### PROBLEM TO SOLVE
From the data that follows, copy every line holding the string "amended".

Saved entries:
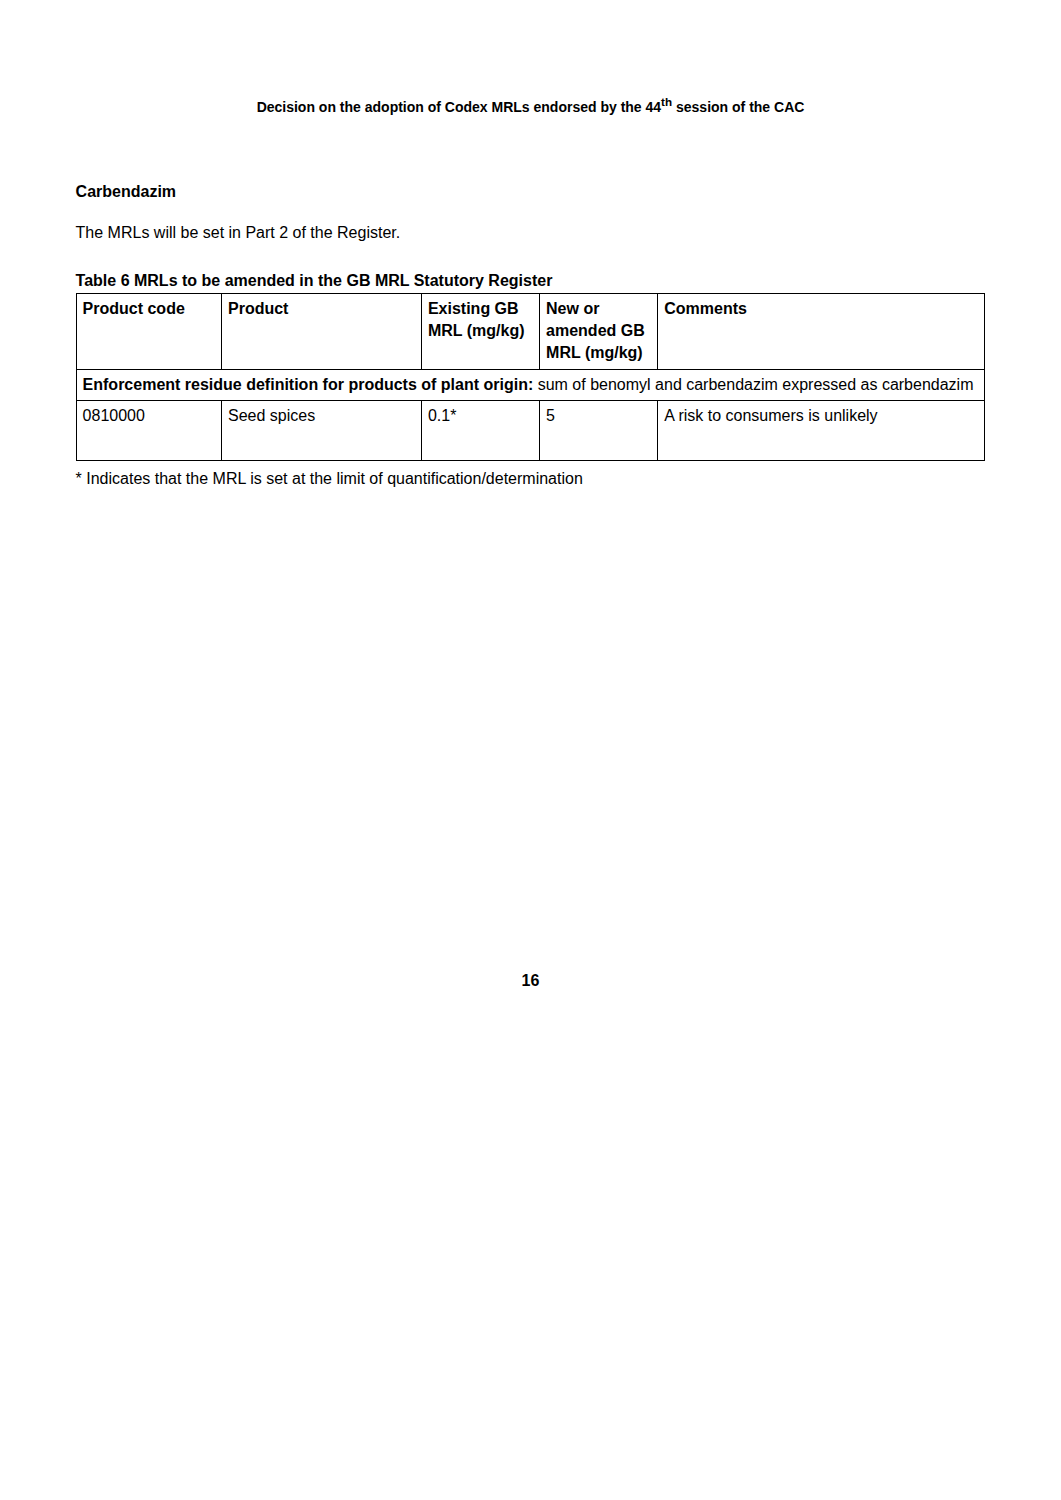Decision on the adoption of Codex MRLs endorsed by the 44th session of the CAC
Carbendazim
The MRLs will be set in Part 2 of the Register.
Table 6 MRLs to be amended in the GB MRL Statutory Register
| Product code | Product | Existing GB MRL (mg/kg) | New or amended GB MRL (mg/kg) | Comments |
| --- | --- | --- | --- | --- |
| Enforcement residue definition for products of plant origin: sum of benomyl and carbendazim expressed as carbendazim |
| 0810000 | Seed spices | 0.1* | 5 | A risk to consumers is unlikely |
* Indicates that the MRL is set at the limit of quantification/determination
16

### RESPONSE FOR THIS EXERCISE
Table 6 MRLs to be amended in the GB MRL Statutory Register
| Product code | Product | Existing GB MRL (mg/kg) | New or amended GB MRL (mg/kg) | Comments |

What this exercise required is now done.